Monday, November 14, 2005

A Bad Penny Resurfaces

First he attacked the Pledge of Allegiance. Now he's back again, and he's out to get your money. Or more precisely, he wants to change the look of it.

That's right. Bad penny Michael Newdow is back again to thrust his activist atheism into the face of the rest of the nation. This time, he plans to sue the Treasury Department to force the government to remove the national motto "In God We Trust" from all U.S. currency.
He claims it's an unconstitutional endorsement of religion and "excludes people who don't believe in God."
Except that it's not really about that at all. It's all about personal liberties and freedom from religious intolerance. Right?
Newdow said his efforts are not spurred by an atheistic agenda, but rather by a desire to see the government adhere to the U.S. Constitution. He dismissed opponents' arguments that references to God in government honor the country's religious roots, saying constitutional rights should take precedent.

"It's not the history that counts. It's not the patriotism. What it is, is these people want to get their religious views in our government," he said.
Interestingly enough, "these people" who want to ensnare the government in religion by introducing such inflammatory language on our currency did so way back in 1865, when Congress first authorized the words to be printed on the nation's coins. But I forgot – it's not about the history.

The strangest irony in Newdow's timing of this new ploy is this: The Supreme Court just today declined to rule on a suit very similar to this one.
The U.S. Supreme Court on Monday declined to review a ruling that the inscription "In God We Trust" on the front of a government building in North Carolina does not violate church-state separation.

The justices rejected an appeal of the decision that dismissed a lawsuit by two attorneys who had challenged as unconstitutional the phrase over the main entrance to the county's government center in Lexington, North Carolina.

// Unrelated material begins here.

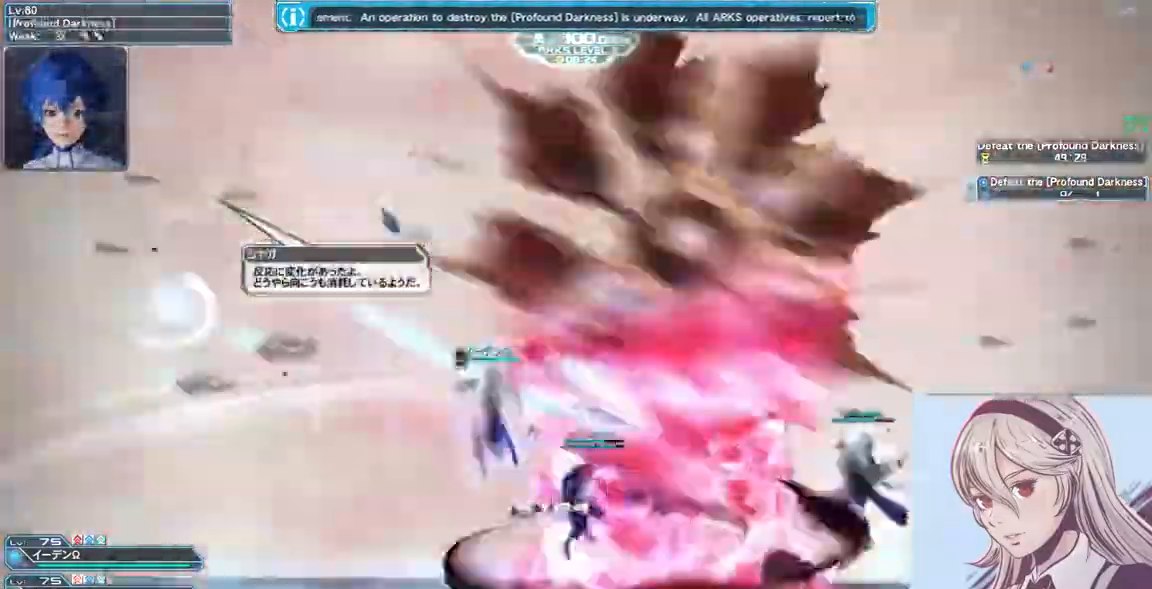
{"keys": ["d"], "mouse": [], "events": [[100, "w", "down"], [300, "w", "up"]]}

The phrase, written in 18-inch block letters, was more prominently displayed than the name of the building, which was the only other writing on the front facade, according to the lawsuit.

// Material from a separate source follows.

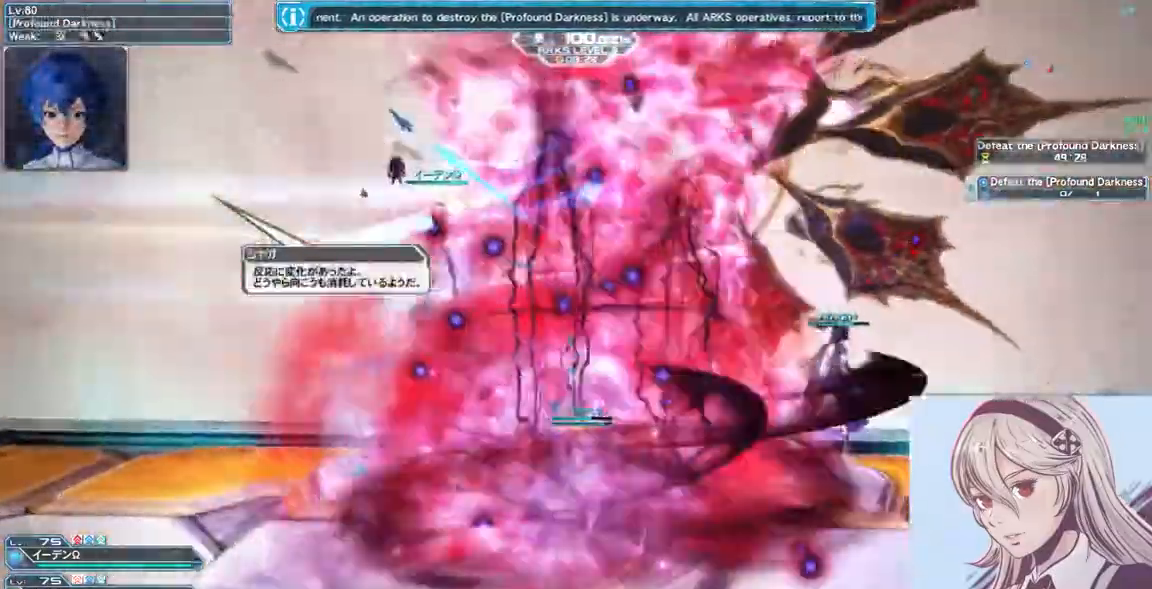
{"keys": ["d", "w"], "mouse": [], "events": [[267, "w", "down"]]}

A U.S. appeals court ruled that the lawsuit failed to show that the display had no legitimate secular purpose, that it has the effect of endorsing religion or that it has resulted in an excessive entanglement of government and religion.
The most interesting fact of that story is that the justices apparently rejected the appeal unanimously.

So what do we say to Mr. Newdow? If it offends you that much, just use credit cards! Or if that won't work, then find someplace where the laws enforce your beliefs,

In God we trust, Mr. Newdow, not in you.


Blogger A Christian Prophet said...

The Holy Spirit gave a pretty interesting and funny message on "in God we trust" on The Christian Prophet blog yesterday. They have cried "I'm offended" so many times, no one cares any longer.